──────── PASSAGE FOR REVIEW

“I want to go home.”
As I stated on the last post, Karen’s last audible sentence to me was just that. It broke my heart to tell her she had to stay in the hospital as I walked out the door. So, her words haunted me into Tuesday morning.
Just after I arrived, I got a text from a friend who happens to be a doctor here in Spanish Fork, and he asked the following:
Are the doctors giving any suggestions for a timeframe to monitor for recovery? I general I would not recommend longer than a week if nothing changes.
I know this was a difficult text for him to write, but it opened the door to a series of difficult but necessary actions on my part.
I honestly did not know how long to anticipate Karen having to endure this horrible process. But now, thanks to this text, I had the courage to ask.
When the kidney doctor came in, I asked him to give me an honest assessment of his path forward. What timeframe was he looking at? He told me that any further treatment beyond the end of this week, without demonstrable improvement, would yield little medical benefit.
I then asked two other doctors who have been caring for Karen the same question. They both said they would like a few more days to see if she responds to the treatment but after that they saw no real benefit to continue.
So, now I had to make a difficult decision. Should I continue treatment past the recommendation of the experts or should I take charge and make that decision on Karen’s behalf. But to go down that path, I had to let go of my cautious optimism and face a cruel reality – Karen is going to die.
Of course, I have no experience making a life and death decision for anyone, let alone my wife. So I felt that best thing to do was gather all the information I could to see what options were available. I had several lengthy discussions with the staff here who have the experience I lack. As a result, I developed the following plan.
We will continue the current treatment as prescribed by the doctors until Friday morning. If there is no major improvement, then we will disconnect her from all food, medicine, and dialysis and take her home on Friday. In short, I chose to honor her request and take her home.

────────────────

# WORK INSTRUCTION 1:
Please reproduce the post about Karen's care word for word, everything from "Just after I" down to "courage to ask.".
# WORK INSTRUCTION 2:
Answer these questions from the post about Karen's care, marking each answer with its letter:
(a) According to the friend's text, what is the longest he would recommend monitoring if nothing changes?
(b) How many other doctors did the writer ask the same question after speaking with the kidney doctor?
(c) On what day does the plan call for taking Karen home if there is no major improvement?

──────── INFORMATION SUPPLIED

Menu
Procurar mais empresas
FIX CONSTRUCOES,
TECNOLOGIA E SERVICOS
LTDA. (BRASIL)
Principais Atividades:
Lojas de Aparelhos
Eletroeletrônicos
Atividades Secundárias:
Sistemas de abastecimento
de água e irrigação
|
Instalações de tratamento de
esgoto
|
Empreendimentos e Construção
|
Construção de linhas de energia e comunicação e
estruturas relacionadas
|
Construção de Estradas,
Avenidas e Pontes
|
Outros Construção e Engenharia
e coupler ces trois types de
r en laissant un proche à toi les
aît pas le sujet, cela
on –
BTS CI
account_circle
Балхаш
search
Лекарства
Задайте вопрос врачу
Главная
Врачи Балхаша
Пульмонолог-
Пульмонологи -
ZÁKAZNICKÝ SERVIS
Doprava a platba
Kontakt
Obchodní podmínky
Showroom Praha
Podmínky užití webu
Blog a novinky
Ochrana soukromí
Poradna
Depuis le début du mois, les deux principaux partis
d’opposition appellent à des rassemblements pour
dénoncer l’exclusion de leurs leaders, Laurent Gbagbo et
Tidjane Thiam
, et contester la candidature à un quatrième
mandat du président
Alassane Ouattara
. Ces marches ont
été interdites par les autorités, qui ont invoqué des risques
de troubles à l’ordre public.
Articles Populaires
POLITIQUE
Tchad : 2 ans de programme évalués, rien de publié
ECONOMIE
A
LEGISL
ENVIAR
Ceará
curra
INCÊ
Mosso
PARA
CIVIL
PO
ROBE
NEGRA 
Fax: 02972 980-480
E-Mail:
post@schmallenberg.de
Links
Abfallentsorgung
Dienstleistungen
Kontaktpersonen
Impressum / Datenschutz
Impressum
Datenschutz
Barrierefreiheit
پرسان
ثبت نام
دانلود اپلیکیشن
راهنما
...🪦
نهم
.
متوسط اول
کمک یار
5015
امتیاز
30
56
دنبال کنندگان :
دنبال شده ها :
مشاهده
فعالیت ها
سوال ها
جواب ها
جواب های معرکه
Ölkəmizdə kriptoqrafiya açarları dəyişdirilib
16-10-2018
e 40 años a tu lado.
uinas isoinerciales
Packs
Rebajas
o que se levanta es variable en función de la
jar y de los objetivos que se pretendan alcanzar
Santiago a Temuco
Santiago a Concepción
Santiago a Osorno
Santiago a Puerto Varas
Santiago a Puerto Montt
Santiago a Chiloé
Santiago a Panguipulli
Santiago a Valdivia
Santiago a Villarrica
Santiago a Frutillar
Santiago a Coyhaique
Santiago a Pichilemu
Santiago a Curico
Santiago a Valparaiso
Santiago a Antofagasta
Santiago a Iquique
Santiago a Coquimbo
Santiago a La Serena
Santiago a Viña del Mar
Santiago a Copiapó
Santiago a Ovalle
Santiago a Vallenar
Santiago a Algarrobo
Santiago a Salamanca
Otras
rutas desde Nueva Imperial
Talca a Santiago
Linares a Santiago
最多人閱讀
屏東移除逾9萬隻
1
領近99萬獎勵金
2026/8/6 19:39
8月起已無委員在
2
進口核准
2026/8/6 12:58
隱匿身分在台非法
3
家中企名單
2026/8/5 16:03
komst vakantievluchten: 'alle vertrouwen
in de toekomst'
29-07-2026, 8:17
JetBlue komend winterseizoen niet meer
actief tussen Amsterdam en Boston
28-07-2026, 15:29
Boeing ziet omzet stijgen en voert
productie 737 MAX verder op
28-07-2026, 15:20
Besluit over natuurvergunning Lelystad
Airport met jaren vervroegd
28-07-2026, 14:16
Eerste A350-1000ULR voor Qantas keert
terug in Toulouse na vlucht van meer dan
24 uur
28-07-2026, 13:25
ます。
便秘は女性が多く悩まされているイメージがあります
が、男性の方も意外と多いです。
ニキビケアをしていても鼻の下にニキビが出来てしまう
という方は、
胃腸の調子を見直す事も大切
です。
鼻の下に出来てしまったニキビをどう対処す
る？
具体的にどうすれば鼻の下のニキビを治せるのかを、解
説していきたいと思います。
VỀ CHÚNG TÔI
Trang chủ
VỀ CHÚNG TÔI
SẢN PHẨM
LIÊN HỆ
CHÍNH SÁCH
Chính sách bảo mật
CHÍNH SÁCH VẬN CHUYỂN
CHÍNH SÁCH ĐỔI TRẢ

────────────────

# RESPONSE AREA 1:
Just after I arrived, I got a text from a friend who happens to be a doctor here in Spanish Fork, and he asked the following:
Are the doctors giving any suggestions for a timeframe to monitor for recovery? I general I would not recommend longer than a week if nothing changes.
I know this was a difficult text for him to write, but it opened the door to a series of difficult but necessary actions on my part.
I honestly did not know how long to anticipate Karen having to endure this horrible process. But now, thanks to this text, I had the courage to ask.

# RESPONSE AREA 2:
(a) A week.
(b) Two.
(c) Friday.